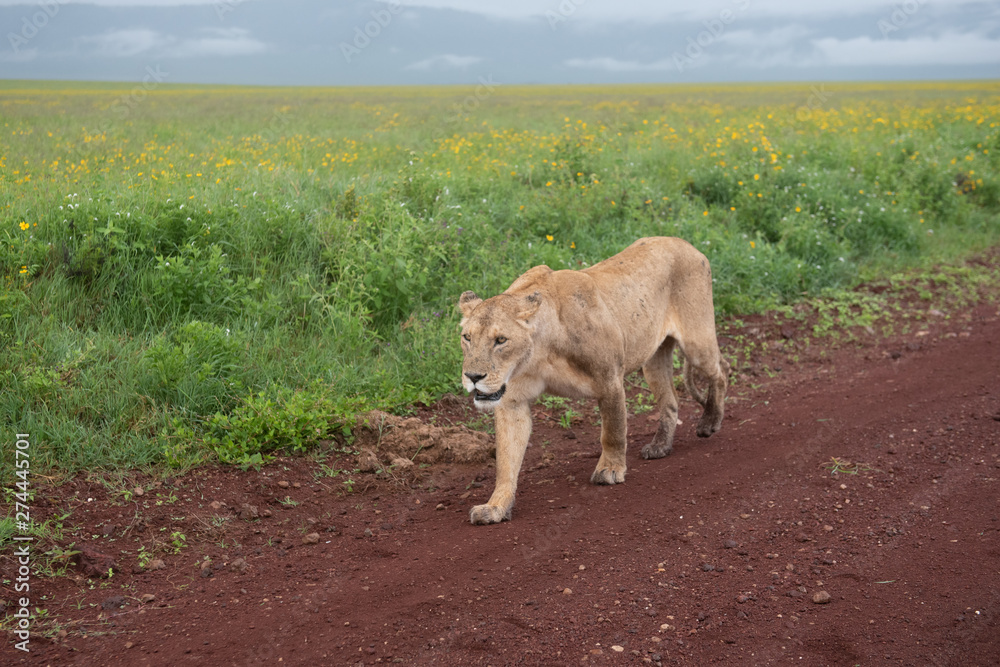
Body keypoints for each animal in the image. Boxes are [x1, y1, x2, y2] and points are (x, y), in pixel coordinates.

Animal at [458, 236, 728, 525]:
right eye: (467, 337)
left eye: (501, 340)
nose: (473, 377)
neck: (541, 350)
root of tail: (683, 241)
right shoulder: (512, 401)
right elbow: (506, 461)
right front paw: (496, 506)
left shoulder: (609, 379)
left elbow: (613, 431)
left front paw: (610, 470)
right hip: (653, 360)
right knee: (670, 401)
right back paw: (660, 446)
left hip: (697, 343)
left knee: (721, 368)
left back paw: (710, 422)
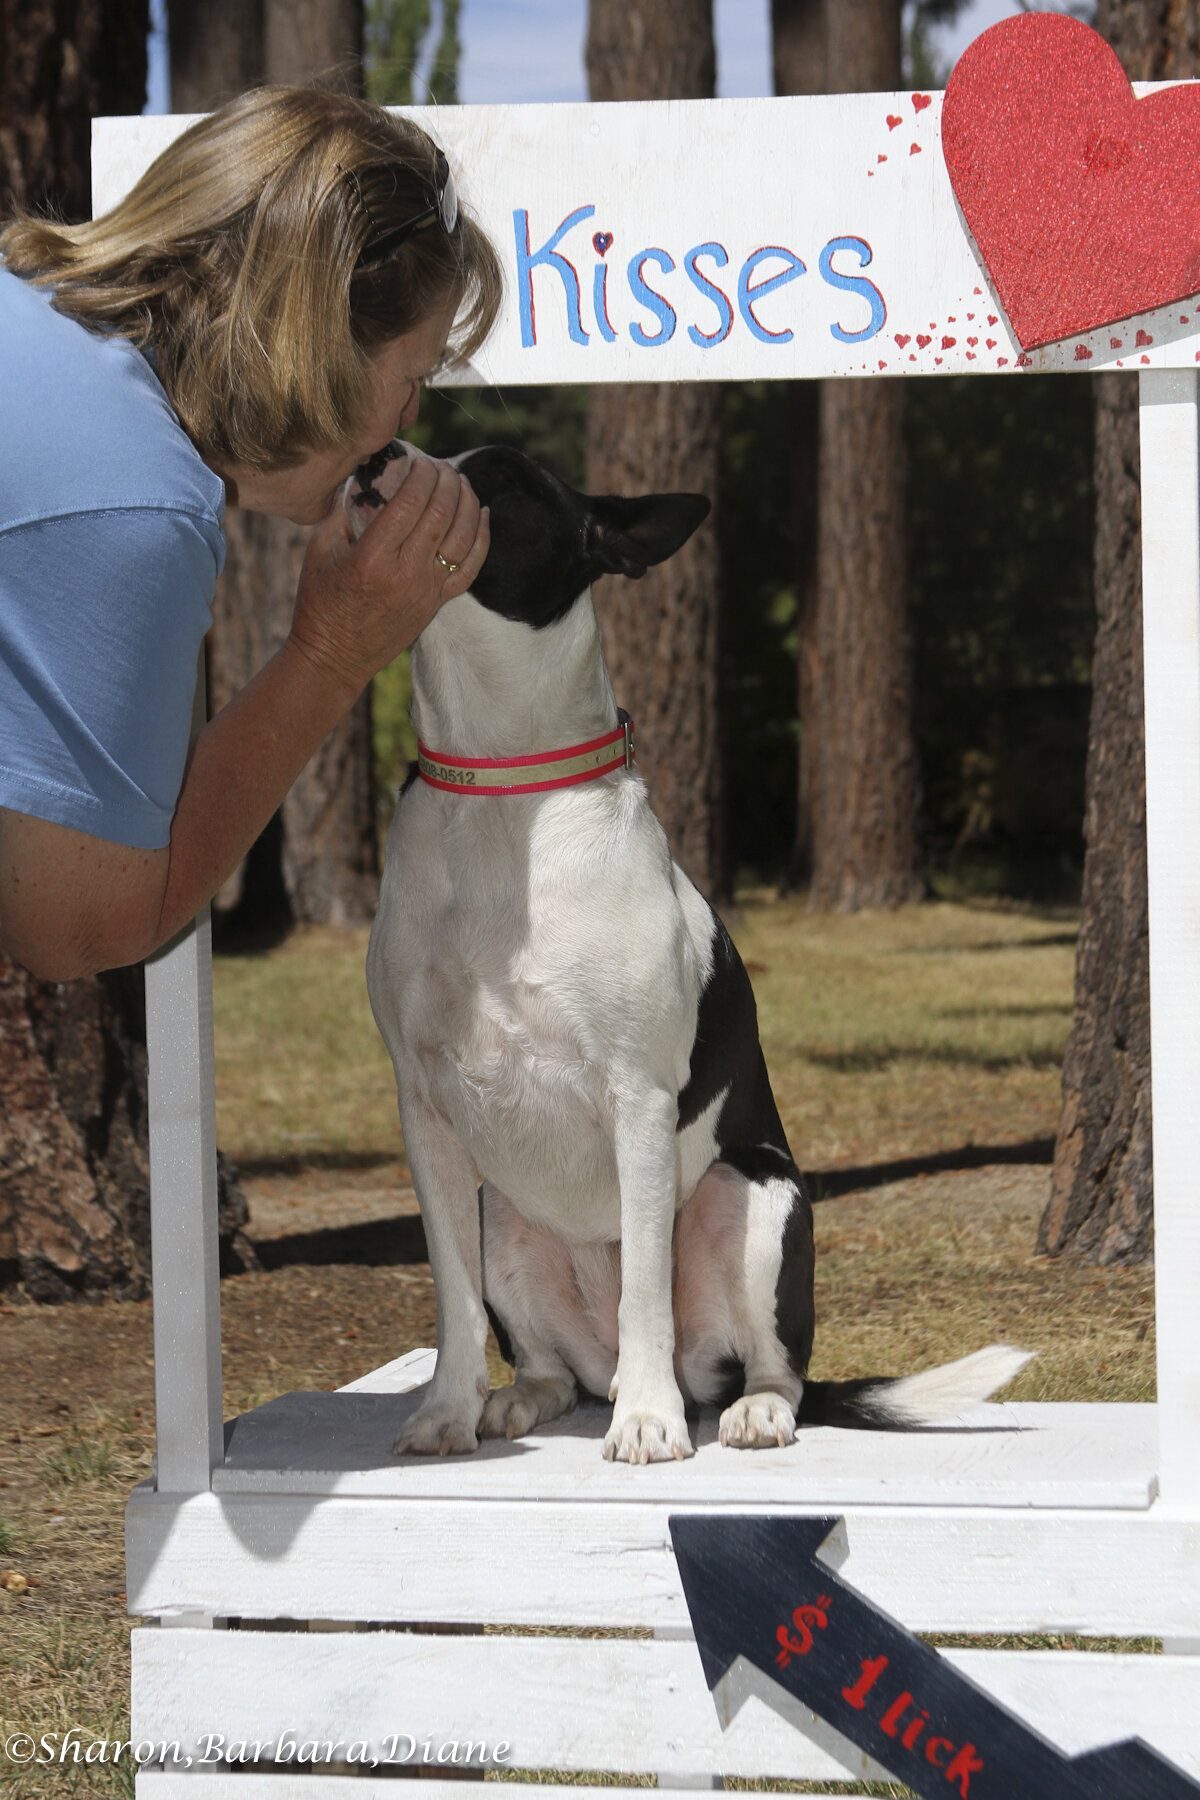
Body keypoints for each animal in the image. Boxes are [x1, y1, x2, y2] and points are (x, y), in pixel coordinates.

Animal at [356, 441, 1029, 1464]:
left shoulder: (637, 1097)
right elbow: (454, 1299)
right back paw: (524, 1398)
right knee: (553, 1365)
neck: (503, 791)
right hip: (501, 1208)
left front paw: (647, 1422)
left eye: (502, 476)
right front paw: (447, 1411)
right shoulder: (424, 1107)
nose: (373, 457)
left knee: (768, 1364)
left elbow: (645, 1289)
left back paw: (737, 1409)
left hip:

Problem to work on:
Reproduce each line from the records that contains the word "shoulder".

Answer below:
right shoulder: (512, 401)
left shoulder: (609, 379)
left shoulder: (637, 1097)
right shoulder: (424, 1107)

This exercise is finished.